I believe that idea has failed because it suggests an escape route—a miraculous technology that might change everything and allow for continued delay on climate action. The value of the Manhattan Project analogy is that it underlines the magnitude of effort needed.

But for such a massive effort to be put in motion, state-level actors would need to treat climate change as a security issue—the same way they treat war.

This can be done by rhetorical escalation that preempts “discourses of climate delay” and emphasizes the non-negotiability of the threat.

Once established as a war-like threat, climate change can be addressed with the gravity, urgency, and resources it deserves.

The recent US National Intelligence Estimate on climate change, Defense Department climate risk analysis, Department of Homeland Security climate action plan, and special White House report on climate migration do not contain any spectacular new information, but they show that climate change has gained a new position in the current administration’s security considerations.
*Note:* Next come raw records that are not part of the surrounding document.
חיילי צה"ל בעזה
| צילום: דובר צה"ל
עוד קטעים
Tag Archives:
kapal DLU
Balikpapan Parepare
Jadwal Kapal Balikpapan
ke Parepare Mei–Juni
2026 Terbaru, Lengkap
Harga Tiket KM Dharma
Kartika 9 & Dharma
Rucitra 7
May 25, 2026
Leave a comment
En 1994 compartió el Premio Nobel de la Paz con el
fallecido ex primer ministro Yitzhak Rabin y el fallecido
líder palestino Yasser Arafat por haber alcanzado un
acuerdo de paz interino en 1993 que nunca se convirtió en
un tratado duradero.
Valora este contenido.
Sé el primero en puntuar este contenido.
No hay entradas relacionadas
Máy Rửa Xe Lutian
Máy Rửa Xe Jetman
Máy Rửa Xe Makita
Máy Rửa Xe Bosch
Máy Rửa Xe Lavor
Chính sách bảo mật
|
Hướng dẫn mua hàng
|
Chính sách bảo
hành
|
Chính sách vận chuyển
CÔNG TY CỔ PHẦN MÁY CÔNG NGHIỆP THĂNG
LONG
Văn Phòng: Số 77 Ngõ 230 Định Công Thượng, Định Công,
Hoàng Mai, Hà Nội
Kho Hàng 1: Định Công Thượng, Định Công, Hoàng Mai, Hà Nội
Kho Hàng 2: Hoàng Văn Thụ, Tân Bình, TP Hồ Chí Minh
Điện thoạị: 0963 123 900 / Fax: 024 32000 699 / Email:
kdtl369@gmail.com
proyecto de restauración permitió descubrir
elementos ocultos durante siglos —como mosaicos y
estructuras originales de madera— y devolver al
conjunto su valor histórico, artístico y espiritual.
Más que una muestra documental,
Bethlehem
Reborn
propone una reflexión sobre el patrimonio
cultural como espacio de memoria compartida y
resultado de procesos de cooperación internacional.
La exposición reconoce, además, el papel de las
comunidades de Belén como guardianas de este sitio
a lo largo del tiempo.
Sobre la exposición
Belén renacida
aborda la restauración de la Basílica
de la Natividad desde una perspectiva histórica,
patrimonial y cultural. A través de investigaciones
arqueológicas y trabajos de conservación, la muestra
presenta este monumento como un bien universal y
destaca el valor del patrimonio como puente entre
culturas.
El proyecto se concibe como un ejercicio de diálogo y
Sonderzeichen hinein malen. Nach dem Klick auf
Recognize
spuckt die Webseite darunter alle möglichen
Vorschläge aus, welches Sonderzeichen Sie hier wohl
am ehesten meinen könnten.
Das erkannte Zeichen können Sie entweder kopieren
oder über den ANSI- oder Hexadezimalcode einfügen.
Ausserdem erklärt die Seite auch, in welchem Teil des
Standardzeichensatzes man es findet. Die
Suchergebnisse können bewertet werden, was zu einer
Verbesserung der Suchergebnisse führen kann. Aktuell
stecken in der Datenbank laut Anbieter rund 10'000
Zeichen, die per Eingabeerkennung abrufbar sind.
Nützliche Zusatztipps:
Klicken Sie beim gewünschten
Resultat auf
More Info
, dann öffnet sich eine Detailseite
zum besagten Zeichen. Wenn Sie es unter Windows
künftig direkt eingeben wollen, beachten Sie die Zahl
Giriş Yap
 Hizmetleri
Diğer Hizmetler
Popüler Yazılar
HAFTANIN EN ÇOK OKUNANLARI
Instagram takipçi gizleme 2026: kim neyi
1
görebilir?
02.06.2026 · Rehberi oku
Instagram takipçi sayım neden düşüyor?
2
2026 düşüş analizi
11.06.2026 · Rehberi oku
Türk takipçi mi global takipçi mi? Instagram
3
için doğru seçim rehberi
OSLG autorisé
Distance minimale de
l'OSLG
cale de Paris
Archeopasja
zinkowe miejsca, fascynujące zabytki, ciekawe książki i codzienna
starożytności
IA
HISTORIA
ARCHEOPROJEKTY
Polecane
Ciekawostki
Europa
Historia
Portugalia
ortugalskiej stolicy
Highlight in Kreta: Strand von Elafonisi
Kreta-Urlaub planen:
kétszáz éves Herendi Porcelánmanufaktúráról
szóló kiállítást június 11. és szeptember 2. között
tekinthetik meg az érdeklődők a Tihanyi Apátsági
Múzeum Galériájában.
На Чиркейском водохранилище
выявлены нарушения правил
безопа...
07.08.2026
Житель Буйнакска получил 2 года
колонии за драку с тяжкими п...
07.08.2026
Still, it is not yet being dealt with as a war-like threat.

Even under the Trump administration, the US Army took significant initiatives to securitize climate change, yet many current observers and actors within the field still focus on how climate change will affect the military’s traditional patterns of deployment.

They ask: “How can a security apparatus prepare for increased migration?” or “Where does climate change create new vulnerabilities for our forces?”

Few consider the role of the US, Chinese, and other armed forces as some of the world’s largest greenhouse gas emitters, and even fewer include the military as an actor expected to prevent global warming from exceeding the limits set by the Paris Agreement.

Reframing security

Globally, millions of men and women in the armed forces identify as security providers. With time running out and administrations proving to be bottlenecks, defense agencies must take the lead in reframing climate change as a security issue, a war-like threat that has already begun.

Society must come to the point where the installation of a solar panel by an army technician is considered a security provision. This is not to replace civilian initiatives, but to complement them with the military’s powerful workforce, equipment, and strategic thinking.

It is not to alienate soldiers from their role as fighters, but to give them an additional dimension required by circumstances.

To break it down: The question is not whether your tank needs better air conditioning, but what the military domain can do across the fields of research, development, logistics, intelligence, materiel, and personnel to increase the overall security of the population.

Security professionals cannot afford to dwell in climate denial. They must see climate change as a threat to the people, stability, prosperity, and territorial integrity of their countries.

Many of the officers I’ve spoken with, from various nationalities and backgrounds, already understand the magnitude of the climate threat.

It is difficult to maintain combat readiness when your helicopters are evacuating civilians from wildfires, your military installations are damaged by extreme weather, your army engineers are building bridges across flooded rivers, and your soldiers are shoveling sandbags to stop water, not bullets.

The resources currently being committed to maintaining and containing conflicts between great nations—which, not coincidentally, are also the biggest polluters—are the resources that are now required elsewhere to mitigate the climate crisis. Without them, we will not live to fight another day.